So far I have been really pleased with the successful revival of the Hammer brand, especially the fact that the `new' Hammer has shown a welcome commitment to their legacy by investing in this restoration programme. The HD versions of Dracula Prince of Darkness, Plague of the Zombies, The Reptile (and Quatermass and the Pit and Paranoiac) have been excellent, as I'm sure the next suite of releases will be. And let us not forget that this is after all a commercial activity, and Hammer presumably want to appeal to older long-standing Hammer aficionados as well as entice a new generation to embrace the pleasures of British Gothic. Hence the enhancements that have been made to The Devil Rides Out, which I am in favour of as the dodgy (and unfinished) special effects have always marred the film for me and ultimately diminish its impact. (Having said that I do hope that this sort of interference is kept to a minimum and has only been applied judiciously in this instance to address a long standing and well known shortcoming - I would not be happy for this approach to be extended to other films with notoriously underwhelming special effects, say The Lost Continent for example where the papier-mache-and-string effects are part of the charm.)

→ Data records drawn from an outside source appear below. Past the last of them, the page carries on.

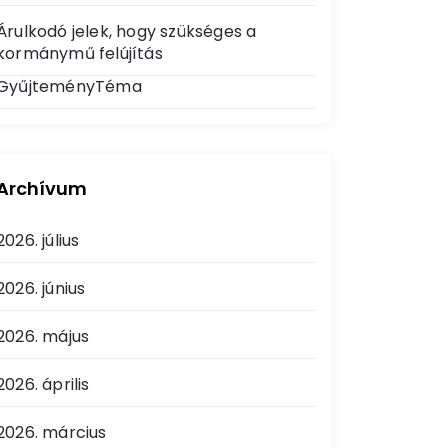
Árulkodó jelek, hogy szükséges a
kormánymű felújítás
GyűjteményTéma
Archívum
2026. július
2026. június
2026. május
2026. április
2026. március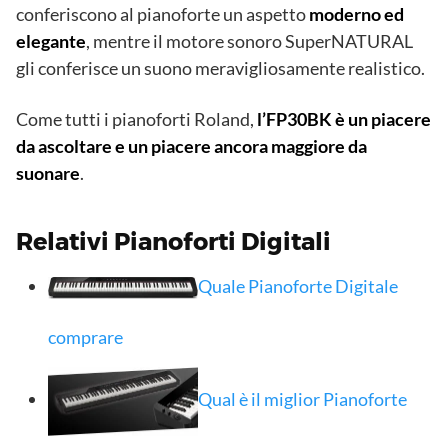
conferiscono al pianoforte un aspetto
moderno ed
elegante
, mentre il motore sonoro SuperNATURAL
gli conferisce un suono meravigliosamente realistico.
Come tutti i pianoforti Roland,
l’FP30BK è un piacere
da ascoltare e un piacere ancora maggiore da
suonare
.
Relativi Pianoforti Digitali
Quale Pianoforte Digitale
comprare
Qual è il miglior Pianoforte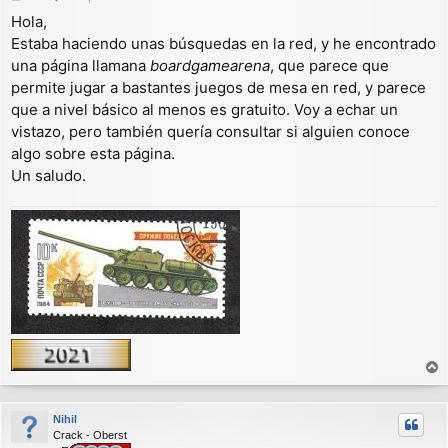
e
Hola,
n
Estaba haciendo unas búsquedas en la red, y he encontrado
s
a
una página llamana
boardgamearena
, que parece que
j
permite jugar a bastantes juegos de mesa en red, y parece
e
que a nivel básico al menos es gratuito. Voy a echar un
vistazo, pero también quería consultar si alguien conoce
algo sobre esta página.
Un saludo.
r
r
Nihil
i
Crack - Oberst
b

However, in this instance, I don't think this Blu-Ray transfer of one of Hammer's crown jewels is going to satisfy either the old Hammer fan or the new devotee. Sadly, after a week of viewing and re-viewing this title, alongside a re-bought copy of the Warner DVD release - re-bought because I'd sold my original copy in anticipation of this Blu-Ray edition - my feeling is that this is the most disappointing of the official Hammer BR releases to date. I need to emphasise that the criticism here is not in the knee jerk `whatever they've done it's bound to be wrong' line. But comparing the image quality of the older Warner Bros DVD version with both the Academy and widescreen versions on the BR here, even though they are clearly derived from the same source (evident in the `young' Frankenstein scenes) , the image quality - the colour, the sharpness - is undoubtedly better on the older DVD. (I'm not going to talk about the version of the film on the DVDs in this new edition - as these simply replicate the image quality of the BR.)
I have absolutely no technical expertise or inside knowledge in these matters, but using just the evidence of my own eyeballs, there is no contest. The versions of the film on this BR are washed out, faded, blurry and lacklustre. The image on the WB DVD is cleaner and more crisp, the colour far more vivid, lush and just more `Hammer, than this muddy BR. In other ways the BR looks like a step backward. Look at the scene where Frankenstein and Krempe cut down the corpse from the gibbet. On the BR there is a continual flickering through the entire scene; on the WB DVD no such flickering is evident. (If other people could confirm this just to allay my fears that I might have a dodgy copy). This is even more dismaying because on the Universal Monster Box, the problem of flickering in the substantially older Universal movies has been highlighted and corrected. Annoyingly in Curse of Frankenstein, it seems to have been introduced where it did not before exist. So the bottom line as regards the film itself is that in future it'll be the WB DVD version that I'll be watching.
I've not even addressed the aspect ratio issue, which has been done to death on the official Hammer blog and elsewhere, but my reservations on this score are less pronounced than over the generally poor image quality. (Though I am persuaded that a widescreen presentation is the correct one, so the concerns expressed elsewhere as to how Hammer have dealt with this issue add to my wariness about ordering future offerings sight unseen, particularly in relation to the release of the Dracula Blu-Ray next year.)
Moving on to the rest of the package, there's the usual making of doc with archive of Michael Carreras and Jimmy Sangster plus the welcome irreverence of Melvyn Hayes, a short and moving tribute to Peter Cushing, and then in SD the earlier Terence Fisher Hammer feature Four Side Triangle, the lame duck (but fascinating historical artefact) TV pilot episode of Tales of Frankenstein and the World of Hammer `Frankenstein' segment. These are included as extras on the Blu-Ray and also included on the 2nd DVD. Exclusively on this 2nd Extras DVD is a pdf `booklet' (not provided as hard copy insert) on the genesis of Curse of Frankenstein. There is also the indispensable commentary by Jonathan Rigby and Marcus Hearn on both the BR and DVD versions of the film. All very worthwhile - it's just a shame that the jewel they are meant to offset is less than glittering.